PROBLEM DESCRIPTION:
Collect every line from the items below that contains the word "larger". Case counts.
━━━━━ GIVEN RECORDS ━━━━━
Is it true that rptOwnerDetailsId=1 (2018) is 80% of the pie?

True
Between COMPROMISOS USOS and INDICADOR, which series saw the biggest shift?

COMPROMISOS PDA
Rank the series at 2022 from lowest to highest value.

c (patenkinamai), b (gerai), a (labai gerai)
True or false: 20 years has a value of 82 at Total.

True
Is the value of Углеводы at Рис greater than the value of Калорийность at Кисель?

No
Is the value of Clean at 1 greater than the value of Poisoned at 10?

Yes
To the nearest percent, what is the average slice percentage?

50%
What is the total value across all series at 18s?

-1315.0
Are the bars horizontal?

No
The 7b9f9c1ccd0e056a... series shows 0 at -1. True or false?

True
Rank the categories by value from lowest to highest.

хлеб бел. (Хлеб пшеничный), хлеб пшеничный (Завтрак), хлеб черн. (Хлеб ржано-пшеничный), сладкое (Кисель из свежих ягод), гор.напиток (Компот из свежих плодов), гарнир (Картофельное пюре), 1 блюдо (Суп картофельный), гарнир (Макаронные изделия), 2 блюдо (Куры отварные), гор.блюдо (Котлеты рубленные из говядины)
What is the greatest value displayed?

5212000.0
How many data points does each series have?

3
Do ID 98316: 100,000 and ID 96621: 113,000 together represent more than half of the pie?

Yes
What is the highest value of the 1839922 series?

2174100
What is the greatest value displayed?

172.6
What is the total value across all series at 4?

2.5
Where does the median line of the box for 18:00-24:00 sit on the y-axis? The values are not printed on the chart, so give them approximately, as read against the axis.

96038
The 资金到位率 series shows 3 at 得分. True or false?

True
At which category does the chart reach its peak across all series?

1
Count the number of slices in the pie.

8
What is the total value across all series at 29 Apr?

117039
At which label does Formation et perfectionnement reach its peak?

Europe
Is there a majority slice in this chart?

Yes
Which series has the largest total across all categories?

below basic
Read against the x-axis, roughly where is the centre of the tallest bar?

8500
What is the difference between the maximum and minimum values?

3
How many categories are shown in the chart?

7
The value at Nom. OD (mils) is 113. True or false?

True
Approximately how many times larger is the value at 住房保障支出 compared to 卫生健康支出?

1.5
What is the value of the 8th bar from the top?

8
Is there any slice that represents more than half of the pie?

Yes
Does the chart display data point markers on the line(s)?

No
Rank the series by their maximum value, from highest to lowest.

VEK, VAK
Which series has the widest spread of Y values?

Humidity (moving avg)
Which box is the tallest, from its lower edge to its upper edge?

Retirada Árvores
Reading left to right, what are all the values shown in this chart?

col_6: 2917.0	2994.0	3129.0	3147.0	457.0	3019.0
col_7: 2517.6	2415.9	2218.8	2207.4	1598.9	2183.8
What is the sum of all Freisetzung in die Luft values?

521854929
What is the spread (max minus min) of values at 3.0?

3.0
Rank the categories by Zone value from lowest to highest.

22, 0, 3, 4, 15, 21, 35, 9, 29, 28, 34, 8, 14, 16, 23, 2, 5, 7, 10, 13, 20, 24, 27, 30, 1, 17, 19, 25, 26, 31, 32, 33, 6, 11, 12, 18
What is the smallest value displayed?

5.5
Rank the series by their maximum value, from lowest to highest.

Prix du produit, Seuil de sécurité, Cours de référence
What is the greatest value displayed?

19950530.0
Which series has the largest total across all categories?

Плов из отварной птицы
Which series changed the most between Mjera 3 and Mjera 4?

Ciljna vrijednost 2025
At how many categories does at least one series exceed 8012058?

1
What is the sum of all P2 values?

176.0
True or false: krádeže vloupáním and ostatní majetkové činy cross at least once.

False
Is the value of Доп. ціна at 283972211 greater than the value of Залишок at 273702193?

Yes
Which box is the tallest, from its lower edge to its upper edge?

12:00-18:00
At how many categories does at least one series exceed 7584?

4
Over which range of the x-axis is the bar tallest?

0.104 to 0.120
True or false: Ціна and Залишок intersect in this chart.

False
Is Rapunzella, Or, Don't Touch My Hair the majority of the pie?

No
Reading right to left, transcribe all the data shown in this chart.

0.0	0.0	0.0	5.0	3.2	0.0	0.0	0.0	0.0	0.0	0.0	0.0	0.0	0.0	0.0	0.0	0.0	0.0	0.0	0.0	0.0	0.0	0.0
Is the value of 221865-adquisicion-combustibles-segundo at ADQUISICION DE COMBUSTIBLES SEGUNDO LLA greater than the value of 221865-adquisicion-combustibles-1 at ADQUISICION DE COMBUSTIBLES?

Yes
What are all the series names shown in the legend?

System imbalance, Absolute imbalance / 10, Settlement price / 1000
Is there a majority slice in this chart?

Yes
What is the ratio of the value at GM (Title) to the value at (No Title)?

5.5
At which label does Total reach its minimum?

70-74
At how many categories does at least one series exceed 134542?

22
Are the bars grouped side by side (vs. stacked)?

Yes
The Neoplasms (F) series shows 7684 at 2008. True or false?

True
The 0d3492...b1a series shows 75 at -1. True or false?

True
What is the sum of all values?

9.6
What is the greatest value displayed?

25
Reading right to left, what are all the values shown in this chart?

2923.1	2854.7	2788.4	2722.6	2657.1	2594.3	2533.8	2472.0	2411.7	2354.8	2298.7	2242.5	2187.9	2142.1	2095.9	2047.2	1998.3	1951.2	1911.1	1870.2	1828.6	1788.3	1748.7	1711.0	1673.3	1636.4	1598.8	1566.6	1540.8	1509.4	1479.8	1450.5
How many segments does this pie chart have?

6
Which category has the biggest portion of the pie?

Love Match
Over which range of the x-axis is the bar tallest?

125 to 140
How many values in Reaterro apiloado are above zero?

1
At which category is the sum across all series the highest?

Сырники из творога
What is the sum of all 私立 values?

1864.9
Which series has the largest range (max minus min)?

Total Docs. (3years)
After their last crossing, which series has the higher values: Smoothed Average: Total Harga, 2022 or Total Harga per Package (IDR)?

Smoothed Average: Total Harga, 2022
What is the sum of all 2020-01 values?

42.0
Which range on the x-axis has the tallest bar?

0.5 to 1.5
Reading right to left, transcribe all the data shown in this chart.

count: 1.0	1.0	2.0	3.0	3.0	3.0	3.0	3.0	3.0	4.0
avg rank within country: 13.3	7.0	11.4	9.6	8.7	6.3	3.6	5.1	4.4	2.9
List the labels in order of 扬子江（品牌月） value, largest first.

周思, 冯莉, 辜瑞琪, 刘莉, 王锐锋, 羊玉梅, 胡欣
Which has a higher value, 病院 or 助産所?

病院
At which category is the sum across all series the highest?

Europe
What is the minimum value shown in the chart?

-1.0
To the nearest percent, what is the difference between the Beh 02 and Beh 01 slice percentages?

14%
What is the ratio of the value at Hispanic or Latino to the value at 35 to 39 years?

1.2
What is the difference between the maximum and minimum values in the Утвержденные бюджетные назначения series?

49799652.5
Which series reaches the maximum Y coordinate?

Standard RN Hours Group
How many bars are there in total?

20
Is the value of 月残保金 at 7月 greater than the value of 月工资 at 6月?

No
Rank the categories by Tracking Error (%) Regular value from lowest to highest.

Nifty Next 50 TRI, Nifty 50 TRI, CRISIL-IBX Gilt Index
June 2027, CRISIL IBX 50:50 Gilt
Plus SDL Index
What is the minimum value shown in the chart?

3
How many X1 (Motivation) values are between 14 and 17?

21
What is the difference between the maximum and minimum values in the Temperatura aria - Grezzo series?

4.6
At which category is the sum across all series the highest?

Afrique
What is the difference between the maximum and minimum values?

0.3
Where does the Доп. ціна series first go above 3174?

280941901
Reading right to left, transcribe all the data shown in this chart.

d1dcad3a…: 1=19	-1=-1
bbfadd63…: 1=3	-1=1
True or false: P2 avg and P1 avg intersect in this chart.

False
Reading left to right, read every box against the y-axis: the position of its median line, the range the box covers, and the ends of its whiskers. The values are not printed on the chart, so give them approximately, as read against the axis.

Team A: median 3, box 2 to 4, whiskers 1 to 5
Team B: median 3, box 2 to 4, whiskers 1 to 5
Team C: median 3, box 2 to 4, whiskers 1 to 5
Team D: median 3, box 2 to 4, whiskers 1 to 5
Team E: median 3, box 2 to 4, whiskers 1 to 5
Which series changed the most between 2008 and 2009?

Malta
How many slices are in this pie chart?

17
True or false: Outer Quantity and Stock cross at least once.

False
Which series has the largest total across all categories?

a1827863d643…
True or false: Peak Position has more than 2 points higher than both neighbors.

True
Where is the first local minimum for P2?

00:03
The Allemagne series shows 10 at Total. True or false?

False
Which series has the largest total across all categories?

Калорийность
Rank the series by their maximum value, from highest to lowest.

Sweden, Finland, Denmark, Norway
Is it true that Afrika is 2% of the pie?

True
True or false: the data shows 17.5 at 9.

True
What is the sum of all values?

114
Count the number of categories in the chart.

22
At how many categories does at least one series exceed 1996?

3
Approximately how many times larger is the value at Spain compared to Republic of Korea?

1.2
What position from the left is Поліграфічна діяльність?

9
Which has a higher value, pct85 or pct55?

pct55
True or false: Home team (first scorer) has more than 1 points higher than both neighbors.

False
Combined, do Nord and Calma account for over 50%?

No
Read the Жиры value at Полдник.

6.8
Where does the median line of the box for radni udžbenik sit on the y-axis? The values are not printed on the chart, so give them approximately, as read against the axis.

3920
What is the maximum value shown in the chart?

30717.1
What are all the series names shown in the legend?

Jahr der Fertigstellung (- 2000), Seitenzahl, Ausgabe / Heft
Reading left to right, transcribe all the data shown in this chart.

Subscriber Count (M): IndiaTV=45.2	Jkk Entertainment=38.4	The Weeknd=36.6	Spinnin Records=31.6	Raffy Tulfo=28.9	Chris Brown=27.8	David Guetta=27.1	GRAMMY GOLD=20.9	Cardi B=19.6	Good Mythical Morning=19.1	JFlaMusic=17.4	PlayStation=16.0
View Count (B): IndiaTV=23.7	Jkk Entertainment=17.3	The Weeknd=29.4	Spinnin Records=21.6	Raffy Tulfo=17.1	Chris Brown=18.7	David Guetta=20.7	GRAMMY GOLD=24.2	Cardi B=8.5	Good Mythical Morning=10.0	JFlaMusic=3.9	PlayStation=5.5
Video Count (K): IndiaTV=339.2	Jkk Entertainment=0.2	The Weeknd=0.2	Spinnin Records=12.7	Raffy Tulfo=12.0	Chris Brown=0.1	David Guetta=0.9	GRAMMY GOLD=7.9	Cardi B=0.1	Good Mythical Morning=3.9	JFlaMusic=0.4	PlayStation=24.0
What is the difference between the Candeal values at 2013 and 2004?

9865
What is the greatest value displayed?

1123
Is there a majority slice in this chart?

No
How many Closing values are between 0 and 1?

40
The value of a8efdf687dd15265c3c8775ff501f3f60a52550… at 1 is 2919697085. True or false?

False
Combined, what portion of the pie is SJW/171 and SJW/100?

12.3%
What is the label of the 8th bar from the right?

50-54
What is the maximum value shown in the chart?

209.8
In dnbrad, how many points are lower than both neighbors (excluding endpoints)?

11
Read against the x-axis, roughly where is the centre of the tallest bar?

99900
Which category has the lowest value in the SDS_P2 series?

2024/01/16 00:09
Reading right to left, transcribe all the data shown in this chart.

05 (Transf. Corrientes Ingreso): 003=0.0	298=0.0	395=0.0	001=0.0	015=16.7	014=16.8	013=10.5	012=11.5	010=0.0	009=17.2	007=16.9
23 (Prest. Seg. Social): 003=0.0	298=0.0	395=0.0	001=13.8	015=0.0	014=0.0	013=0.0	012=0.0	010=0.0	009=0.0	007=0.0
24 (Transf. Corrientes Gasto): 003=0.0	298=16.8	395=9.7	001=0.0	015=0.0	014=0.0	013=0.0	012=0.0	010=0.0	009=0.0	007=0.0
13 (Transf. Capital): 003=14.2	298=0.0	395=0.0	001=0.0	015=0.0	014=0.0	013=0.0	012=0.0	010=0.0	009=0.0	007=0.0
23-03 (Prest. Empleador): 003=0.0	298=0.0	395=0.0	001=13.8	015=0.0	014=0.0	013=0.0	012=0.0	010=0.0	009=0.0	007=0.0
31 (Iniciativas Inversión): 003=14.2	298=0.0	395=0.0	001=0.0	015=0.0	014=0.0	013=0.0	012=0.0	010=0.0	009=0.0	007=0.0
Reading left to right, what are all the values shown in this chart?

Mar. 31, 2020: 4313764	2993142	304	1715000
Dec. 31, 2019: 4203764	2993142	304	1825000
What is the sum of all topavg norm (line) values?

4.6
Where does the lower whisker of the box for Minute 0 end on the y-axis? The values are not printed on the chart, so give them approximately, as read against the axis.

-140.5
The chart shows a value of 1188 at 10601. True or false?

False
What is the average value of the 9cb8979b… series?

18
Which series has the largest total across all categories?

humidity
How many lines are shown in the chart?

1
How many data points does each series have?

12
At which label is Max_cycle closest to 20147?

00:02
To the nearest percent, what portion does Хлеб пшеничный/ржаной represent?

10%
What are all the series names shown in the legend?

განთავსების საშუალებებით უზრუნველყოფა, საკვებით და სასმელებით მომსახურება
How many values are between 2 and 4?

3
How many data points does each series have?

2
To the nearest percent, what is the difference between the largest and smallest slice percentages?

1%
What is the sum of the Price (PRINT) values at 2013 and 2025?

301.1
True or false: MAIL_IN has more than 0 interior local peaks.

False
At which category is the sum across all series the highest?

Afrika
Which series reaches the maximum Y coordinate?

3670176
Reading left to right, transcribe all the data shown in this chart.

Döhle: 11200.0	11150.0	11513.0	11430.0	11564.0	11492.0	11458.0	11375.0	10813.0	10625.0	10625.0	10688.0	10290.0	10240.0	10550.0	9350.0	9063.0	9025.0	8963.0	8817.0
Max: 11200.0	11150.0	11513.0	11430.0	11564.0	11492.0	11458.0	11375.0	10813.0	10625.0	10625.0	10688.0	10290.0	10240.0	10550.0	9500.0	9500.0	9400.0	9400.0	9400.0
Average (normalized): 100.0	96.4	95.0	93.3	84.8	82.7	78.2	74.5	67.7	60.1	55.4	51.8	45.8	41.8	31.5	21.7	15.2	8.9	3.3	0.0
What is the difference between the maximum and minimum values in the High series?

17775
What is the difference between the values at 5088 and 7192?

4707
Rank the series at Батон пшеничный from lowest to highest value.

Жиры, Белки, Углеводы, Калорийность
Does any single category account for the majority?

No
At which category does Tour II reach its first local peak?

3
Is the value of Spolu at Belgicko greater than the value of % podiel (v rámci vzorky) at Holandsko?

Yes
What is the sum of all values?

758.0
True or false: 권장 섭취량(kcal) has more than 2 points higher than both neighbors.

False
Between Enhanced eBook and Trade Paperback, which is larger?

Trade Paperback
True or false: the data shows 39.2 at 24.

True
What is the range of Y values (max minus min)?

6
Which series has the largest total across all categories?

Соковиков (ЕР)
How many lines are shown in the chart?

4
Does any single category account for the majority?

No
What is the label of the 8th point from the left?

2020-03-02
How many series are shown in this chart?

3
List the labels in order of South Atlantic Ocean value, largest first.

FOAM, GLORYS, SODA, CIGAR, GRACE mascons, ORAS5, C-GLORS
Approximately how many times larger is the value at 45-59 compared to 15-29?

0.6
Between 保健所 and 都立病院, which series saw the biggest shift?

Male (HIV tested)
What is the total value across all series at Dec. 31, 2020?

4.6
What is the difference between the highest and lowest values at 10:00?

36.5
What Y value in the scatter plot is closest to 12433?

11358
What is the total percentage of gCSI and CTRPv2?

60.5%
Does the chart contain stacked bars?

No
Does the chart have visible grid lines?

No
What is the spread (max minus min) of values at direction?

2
━━━━━
ANSWER BOX:
Approximately how many times larger is the value at 住房保障支出 compared to 卫生健康支出?
Approximately how many times larger is the value at Spain compared to Republic of Korea?
Between Enhanced eBook and Trade Paperback, which is larger?
Approximately how many times larger is the value at 45-59 compared to 15-29?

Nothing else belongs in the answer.